If I ever find myself upset over, confused by, or concerned about Missy or Red, I am lucky enough to have the other to confide in.
I am new, and they are not. They know each other like a hand knows a glove. At times (i.e., when I'm feeling sorry for myself) it's a lonely place to be...but I am discovering that I am in an overwhelmingly unique and covetous position when it comes to insight.
I have learned that many of my concerns over either Red or Missy (their ups and downs, their likes or dislikes, their worries and woes) can usually be quickly and easily explained by the other. I now understand how fortunate I am in that respect.
No one knows ME like that.
I recognize that the two of them are at a distinct disadvantage for that very reason.
Neither of them has any sort of road map or instruction manual to help them understand ME (of course I think I'm the easiest person in the world to understand...which makes it true, right?)!
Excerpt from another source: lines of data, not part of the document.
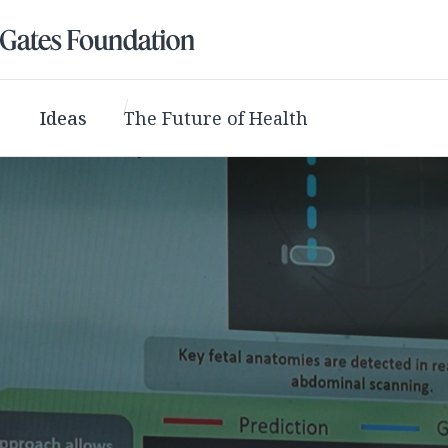
Ideas
The Future of Health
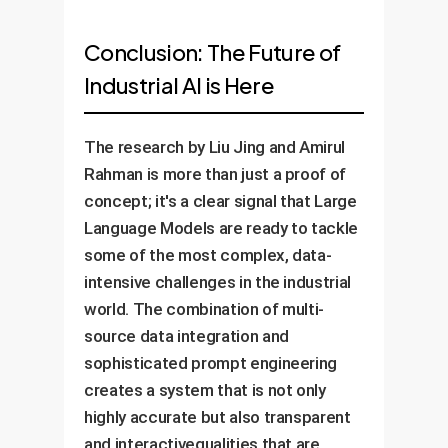
Conclusion: The Future of
Industrial AI is Here
The research by Liu Jing and Amirul
Rahman is more than just a proof of
concept; it's a clear signal that Large
Language Models are ready to tackle
some of the most complex, data-
intensive challenges in the industrial
world. The combination of multi-
source data integration and
sophisticated prompt engineering
creates a system that is not only
highly accurate but also transparent
and interactivequalities that are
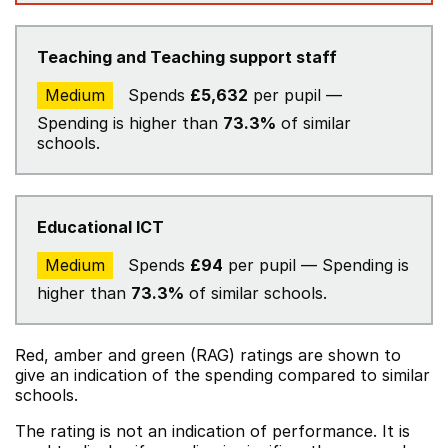
Teaching and Teaching support staff
Medium
Spends
£5,632
per pupil —
Spending is higher than
73.3%
of similar
schools.
Educational ICT
Medium
Spends
£94
per pupil — Spending is
higher than
73.3%
of similar schools.
Red, amber and green (RAG) ratings are shown to
give an indication of the spending compared to similar
schools.
The rating is not an indication of performance. It is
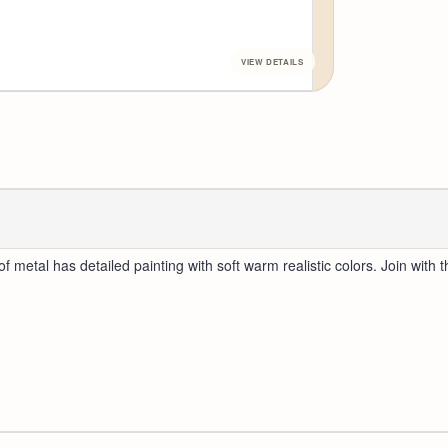
f metal has detailed painting with soft warm realistic colors. Join with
My moods are new, my insights (or lack thereof) are unusual, my ups and downs are unpredictable and probably irrational to them. In that respect, I am a mystery.
I'm not sure what any of it means - I only wanted to make note of it. I will continue to endeavor to be the most transparent and honest, loving and giving, open and devoted partner possible so that I can be an effective third axis of the Trifecta.
Maybe someday I will be known. Maybe someday one of them will be able to explain me to the other...or to MYSELF, for that matter. Please let that happen.

Wow - it had never occurred to me that the "pre-existing condition" could actually be a plus for Chloe. On reflection, I see how the asymmetry cuts the other way: when either Red or Missy is unsure of what's going on in Chloe's head, we guess. Sometimes we guess differently. Sometimes one of us gets annoyed if the other person's speculation seems off, and the only arbiter of who's right - if anyone - is Chloe, who (sadly) often isn't there to perform the reality-check in real time.
ReplyDeleteI like to think that time will cause this to fade: Chloe *will* be known, deeply and fully, and each glove will fit all the hands just as snugly.